EXCERPTED PASSAGE:
#####

Our biggest event of the year is coming up on January 20th! Frosty Claws is an opportunity for everyone to get together, socialize, share information and have a great time with like-minded people! We aren’t limited to being a feral cat supporting community, but everyone at this event is supporting cats in general and see that TNR plays an enormous part in that.
We have some fundraisers going on, raffles, silent auction, our boutique (shirts, hats & cat stuff) and Recycled2New will be there. We will have lots of food & beverages. If you have questions about trapping or care of cats, our people will be on hand to help.
Silent auction donations have been pouring in – we have art, crafts, gift baskets and not one but three cat trees!
We are all wondering how the weather will affect the unneutered ferals this Spring. The warmer temperatures, lack of snow...their hormones are supposed to be governed by the angle of the sun, but the temperatures seem to play a part too.
We’ve gotten several calls from caretakers saying that their ferals are pregnant, which absolutely should not be happening yet. Used to be that we could say with great certainty that the cats had just put on a lot of winter weight. We don’t want kittens born this early in the year with the possibility that Winter is still going to hit us really hard.
This is one of the reasons we work so hard to neuter as many cats as possible. Keep an eye on any new arrivals to your colony and help us get them neutered right away!
Taming Feral Kittens and Cats for Adoption Workshop
I recently attended a workshop presented by the NYC Feral Cat Initiative and Urban Cat League, hosted by The Anti-Cruelty Society and Tree House Humane Society at Anti-Cruelty in Chicago.
One of the most interesting parts of the workshop was the information on how age and hormones affect 'tameability'. You can get the same information at here and you will find links to the videos we have on our home page and links to other resources – most of the information at the workshop came from Urban Cat League.

#####

ASSIGNMENT:
Copy out the entire passage on the Frosty Claws event and feral cat care word for word.

#####

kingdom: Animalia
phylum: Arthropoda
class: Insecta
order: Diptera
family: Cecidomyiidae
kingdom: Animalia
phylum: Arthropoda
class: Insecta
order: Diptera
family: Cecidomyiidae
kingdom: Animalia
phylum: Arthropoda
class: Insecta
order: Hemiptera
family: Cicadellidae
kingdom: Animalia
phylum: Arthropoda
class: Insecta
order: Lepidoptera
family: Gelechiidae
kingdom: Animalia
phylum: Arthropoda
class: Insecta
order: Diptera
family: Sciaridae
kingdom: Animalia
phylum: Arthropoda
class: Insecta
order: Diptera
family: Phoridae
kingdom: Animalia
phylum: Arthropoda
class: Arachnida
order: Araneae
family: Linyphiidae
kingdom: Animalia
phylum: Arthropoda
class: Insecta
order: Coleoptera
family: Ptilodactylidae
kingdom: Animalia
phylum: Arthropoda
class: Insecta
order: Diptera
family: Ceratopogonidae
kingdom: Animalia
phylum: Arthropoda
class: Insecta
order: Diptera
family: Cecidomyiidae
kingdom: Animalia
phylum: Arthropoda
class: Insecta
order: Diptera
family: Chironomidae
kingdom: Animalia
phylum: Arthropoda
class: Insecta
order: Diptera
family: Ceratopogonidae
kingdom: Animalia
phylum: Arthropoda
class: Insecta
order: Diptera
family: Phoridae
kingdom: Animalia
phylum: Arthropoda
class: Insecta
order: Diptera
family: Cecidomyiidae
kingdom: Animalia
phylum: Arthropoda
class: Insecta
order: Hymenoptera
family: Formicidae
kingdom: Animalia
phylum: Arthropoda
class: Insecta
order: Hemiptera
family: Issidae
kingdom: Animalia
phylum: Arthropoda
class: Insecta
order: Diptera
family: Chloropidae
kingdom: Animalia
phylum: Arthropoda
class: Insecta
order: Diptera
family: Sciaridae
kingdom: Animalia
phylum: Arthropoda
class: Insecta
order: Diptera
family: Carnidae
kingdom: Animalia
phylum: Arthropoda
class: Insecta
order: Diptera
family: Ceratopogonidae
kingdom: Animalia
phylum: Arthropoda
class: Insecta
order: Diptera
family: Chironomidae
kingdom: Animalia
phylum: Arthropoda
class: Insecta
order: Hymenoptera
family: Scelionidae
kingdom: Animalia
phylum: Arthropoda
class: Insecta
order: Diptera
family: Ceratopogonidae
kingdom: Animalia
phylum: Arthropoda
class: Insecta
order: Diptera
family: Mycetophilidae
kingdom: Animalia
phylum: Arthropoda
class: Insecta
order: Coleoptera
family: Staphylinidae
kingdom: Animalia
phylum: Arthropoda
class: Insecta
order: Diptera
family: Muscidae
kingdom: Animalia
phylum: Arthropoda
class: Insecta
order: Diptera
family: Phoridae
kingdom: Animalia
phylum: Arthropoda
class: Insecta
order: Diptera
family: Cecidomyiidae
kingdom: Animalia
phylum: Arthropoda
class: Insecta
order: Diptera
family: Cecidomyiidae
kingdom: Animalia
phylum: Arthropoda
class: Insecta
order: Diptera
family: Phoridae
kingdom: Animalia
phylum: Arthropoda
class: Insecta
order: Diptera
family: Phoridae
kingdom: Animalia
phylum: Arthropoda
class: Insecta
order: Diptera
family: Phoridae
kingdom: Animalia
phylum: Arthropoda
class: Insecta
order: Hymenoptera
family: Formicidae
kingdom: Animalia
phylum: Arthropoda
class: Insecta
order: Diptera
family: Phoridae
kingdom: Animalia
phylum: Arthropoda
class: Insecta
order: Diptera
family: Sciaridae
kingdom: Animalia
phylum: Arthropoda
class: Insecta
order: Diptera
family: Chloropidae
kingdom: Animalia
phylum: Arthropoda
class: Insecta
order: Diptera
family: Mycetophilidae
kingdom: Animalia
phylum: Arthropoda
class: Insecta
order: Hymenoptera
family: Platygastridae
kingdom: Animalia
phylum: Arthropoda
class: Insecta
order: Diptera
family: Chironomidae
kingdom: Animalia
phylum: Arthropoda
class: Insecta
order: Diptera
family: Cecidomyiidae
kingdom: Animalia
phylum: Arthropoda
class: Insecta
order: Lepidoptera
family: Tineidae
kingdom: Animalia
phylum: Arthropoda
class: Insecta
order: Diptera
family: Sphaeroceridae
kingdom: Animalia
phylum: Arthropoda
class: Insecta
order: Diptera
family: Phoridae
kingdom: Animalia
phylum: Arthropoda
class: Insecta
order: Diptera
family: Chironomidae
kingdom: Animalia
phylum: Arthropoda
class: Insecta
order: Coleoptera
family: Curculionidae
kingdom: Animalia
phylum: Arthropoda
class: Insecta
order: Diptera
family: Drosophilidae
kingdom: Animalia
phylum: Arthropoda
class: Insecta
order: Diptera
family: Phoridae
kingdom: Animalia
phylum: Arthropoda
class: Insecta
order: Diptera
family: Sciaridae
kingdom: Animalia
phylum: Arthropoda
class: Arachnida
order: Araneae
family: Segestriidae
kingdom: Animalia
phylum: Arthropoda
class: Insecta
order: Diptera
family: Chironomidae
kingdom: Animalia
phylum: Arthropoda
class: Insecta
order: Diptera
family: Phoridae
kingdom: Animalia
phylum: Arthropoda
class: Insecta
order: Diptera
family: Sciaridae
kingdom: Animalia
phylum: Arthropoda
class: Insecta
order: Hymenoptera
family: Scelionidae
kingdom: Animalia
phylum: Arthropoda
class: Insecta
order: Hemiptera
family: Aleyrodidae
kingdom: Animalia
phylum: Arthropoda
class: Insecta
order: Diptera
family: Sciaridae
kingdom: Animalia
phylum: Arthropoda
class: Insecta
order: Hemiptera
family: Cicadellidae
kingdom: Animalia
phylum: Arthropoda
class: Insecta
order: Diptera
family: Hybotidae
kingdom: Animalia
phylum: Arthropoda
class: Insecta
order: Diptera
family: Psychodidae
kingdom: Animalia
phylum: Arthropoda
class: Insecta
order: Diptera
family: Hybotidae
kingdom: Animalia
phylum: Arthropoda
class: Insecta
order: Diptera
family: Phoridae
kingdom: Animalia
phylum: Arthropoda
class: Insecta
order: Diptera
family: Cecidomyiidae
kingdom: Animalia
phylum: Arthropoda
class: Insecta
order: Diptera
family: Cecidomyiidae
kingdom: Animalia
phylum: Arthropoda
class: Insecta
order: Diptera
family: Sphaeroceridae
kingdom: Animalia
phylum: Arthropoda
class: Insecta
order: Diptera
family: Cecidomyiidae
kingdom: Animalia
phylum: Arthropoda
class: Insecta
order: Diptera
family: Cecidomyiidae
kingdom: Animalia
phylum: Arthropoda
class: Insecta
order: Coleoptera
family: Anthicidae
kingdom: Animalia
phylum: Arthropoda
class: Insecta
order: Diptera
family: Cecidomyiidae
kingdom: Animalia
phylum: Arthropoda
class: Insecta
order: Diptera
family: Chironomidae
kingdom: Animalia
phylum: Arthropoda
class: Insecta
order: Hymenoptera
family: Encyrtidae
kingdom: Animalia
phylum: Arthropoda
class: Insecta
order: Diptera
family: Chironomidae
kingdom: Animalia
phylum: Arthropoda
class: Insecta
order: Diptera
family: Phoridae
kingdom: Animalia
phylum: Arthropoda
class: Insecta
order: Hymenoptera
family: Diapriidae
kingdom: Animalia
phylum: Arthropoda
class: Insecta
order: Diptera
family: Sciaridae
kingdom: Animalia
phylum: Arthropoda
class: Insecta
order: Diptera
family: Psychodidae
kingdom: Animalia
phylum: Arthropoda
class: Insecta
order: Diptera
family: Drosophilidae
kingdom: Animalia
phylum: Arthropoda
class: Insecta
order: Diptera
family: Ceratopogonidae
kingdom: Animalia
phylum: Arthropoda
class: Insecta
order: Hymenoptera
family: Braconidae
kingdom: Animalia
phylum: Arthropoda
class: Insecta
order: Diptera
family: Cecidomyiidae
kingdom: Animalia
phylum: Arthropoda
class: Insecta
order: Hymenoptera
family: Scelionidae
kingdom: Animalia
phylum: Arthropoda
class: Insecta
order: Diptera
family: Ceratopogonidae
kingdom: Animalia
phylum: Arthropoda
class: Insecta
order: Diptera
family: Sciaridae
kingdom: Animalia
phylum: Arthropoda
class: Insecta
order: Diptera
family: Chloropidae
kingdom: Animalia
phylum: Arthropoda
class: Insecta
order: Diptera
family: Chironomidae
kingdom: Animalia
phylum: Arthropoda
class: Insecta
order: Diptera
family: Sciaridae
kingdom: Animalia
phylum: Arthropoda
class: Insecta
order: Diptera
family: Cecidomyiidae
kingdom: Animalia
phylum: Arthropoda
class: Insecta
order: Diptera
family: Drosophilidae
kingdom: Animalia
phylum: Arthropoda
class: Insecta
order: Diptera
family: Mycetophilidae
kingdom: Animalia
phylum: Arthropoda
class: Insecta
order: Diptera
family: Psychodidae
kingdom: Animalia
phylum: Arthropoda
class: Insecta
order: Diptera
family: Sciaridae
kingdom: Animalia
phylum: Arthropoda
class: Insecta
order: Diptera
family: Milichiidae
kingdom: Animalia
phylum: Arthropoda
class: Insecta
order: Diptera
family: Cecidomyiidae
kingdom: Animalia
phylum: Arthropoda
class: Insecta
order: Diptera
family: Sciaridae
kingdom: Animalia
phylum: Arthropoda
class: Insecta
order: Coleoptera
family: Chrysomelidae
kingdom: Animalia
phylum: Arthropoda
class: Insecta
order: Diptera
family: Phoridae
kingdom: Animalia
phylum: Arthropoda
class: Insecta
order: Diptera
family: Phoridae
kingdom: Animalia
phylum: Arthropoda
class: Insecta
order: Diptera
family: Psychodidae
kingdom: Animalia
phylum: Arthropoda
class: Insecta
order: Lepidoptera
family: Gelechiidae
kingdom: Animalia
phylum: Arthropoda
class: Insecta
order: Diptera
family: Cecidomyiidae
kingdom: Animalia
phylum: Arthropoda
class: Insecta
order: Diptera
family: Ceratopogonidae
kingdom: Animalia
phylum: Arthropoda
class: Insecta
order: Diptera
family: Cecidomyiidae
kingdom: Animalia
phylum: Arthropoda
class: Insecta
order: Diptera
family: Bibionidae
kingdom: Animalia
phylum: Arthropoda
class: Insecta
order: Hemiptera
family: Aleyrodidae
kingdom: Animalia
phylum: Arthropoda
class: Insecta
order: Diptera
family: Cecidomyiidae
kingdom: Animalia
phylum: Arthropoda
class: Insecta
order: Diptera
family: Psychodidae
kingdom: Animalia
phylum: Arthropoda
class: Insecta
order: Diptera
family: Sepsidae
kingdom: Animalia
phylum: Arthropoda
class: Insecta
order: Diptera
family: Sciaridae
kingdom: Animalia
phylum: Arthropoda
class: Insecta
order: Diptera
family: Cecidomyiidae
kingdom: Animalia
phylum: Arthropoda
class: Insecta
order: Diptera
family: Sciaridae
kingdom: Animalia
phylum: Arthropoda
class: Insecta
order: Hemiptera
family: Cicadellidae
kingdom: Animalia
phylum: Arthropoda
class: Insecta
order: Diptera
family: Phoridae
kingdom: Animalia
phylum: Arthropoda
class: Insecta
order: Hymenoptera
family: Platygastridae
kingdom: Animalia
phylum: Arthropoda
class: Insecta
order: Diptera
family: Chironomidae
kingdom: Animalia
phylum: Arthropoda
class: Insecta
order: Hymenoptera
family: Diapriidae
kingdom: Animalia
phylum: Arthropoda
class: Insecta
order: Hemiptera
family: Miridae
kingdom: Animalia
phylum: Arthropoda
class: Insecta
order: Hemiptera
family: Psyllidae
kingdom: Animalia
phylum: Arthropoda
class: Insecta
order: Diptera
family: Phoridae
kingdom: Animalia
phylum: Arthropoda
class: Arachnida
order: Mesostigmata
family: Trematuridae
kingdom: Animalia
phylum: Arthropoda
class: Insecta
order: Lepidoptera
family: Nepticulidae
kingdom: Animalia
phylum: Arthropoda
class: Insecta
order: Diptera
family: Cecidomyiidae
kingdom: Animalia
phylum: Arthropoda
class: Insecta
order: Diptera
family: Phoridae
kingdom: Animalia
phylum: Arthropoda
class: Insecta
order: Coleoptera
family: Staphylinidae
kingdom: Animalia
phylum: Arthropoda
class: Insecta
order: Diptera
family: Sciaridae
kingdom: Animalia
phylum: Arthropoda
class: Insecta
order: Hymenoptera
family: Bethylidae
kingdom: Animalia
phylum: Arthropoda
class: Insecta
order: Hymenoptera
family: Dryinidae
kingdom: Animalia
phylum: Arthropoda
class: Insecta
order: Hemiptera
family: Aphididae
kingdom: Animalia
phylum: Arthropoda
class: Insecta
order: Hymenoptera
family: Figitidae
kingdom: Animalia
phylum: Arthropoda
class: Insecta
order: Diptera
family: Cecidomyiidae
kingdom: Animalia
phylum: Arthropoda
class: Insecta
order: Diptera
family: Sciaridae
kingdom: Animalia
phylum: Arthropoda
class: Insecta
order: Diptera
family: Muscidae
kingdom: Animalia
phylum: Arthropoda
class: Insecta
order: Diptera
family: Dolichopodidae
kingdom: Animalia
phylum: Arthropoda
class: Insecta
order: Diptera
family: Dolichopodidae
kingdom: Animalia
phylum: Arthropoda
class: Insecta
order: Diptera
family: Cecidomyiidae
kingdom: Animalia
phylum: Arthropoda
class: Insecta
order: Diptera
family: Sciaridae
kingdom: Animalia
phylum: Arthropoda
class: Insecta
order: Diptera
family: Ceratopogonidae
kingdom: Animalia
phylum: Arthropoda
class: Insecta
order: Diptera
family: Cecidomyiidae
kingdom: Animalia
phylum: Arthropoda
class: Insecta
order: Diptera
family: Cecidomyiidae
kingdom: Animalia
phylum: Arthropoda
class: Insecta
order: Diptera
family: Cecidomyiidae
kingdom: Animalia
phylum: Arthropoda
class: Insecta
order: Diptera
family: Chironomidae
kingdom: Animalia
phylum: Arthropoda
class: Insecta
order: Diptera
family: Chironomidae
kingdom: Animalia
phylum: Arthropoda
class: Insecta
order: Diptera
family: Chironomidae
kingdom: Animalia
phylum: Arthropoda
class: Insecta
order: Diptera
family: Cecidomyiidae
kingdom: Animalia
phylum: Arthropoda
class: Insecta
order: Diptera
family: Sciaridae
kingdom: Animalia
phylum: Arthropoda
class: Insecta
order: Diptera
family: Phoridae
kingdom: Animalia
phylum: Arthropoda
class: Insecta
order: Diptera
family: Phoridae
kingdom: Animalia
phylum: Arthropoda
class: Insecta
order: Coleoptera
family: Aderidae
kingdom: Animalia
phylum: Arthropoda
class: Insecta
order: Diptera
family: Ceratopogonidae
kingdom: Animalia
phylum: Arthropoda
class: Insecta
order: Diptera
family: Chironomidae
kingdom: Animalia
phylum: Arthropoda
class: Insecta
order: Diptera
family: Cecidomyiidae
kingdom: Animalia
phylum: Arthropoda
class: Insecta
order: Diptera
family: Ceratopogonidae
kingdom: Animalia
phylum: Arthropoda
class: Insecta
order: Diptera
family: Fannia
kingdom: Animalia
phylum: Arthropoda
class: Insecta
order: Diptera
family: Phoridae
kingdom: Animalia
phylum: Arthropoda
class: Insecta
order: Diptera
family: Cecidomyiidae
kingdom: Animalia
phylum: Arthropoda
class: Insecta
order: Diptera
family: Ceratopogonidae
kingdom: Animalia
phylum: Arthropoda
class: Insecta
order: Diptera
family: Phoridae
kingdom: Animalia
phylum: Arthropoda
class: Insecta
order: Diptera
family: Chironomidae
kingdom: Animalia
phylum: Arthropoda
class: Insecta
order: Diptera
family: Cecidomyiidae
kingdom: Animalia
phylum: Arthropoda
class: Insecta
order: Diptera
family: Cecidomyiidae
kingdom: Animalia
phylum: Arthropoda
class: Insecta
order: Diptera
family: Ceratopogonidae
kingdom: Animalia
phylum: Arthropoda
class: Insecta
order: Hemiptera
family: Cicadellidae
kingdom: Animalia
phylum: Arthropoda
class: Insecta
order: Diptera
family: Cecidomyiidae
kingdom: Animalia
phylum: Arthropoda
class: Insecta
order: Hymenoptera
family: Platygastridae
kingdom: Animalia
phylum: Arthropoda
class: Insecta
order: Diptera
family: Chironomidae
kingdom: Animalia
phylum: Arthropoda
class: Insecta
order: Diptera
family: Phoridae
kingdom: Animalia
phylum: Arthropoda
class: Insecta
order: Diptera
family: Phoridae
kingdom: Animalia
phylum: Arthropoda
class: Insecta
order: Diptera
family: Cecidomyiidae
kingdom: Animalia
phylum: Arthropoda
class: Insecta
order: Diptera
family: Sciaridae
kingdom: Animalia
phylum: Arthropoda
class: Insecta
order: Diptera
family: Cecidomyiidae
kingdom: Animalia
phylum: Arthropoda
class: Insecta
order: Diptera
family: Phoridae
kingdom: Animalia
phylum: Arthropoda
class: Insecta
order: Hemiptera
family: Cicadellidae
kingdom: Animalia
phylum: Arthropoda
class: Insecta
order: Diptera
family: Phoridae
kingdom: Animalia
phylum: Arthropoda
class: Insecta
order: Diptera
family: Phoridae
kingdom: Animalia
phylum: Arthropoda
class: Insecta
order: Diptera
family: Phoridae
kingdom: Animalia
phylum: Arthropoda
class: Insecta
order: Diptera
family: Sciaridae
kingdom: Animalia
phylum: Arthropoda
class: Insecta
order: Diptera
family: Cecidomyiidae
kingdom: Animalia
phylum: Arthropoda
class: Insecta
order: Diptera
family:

#####

RESULT BELOW:
Our biggest event of the year is coming up on January 20th! Frosty Claws is an opportunity for everyone to get together, socialize, share information and have a great time with like-minded people! We aren’t limited to being a feral cat supporting community, but everyone at this event is supporting cats in general and see that TNR plays an enormous part in that.
We have some fundraisers going on, raffles, silent auction, our boutique (shirts, hats & cat stuff) and Recycled2New will be there. We will have lots of food & beverages. If you have questions about trapping or care of cats, our people will be on hand to help.
Silent auction donations have been pouring in – we have art, crafts, gift baskets and not one but three cat trees!
We are all wondering how the weather will affect the unneutered ferals this Spring. The warmer temperatures, lack of snow...their hormones are supposed to be governed by the angle of the sun, but the temperatures seem to play a part too.
We’ve gotten several calls from caretakers saying that their ferals are pregnant, which absolutely should not be happening yet. Used to be that we could say with great certainty that the cats had just put on a lot of winter weight. We don’t want kittens born this early in the year with the possibility that Winter is still going to hit us really hard.
This is one of the reasons we work so hard to neuter as many cats as possible. Keep an eye on any new arrivals to your colony and help us get them neutered right away!
Taming Feral Kittens and Cats for Adoption Workshop
I recently attended a workshop presented by the NYC Feral Cat Initiative and Urban Cat League, hosted by The Anti-Cruelty Society and Tree House Humane Society at Anti-Cruelty in Chicago.
One of the most interesting parts of the workshop was the information on how age and hormones affect 'tameability'. You can get the same information at here and you will find links to the videos we have on our home page and links to other resources – most of the information at the workshop came from Urban Cat League.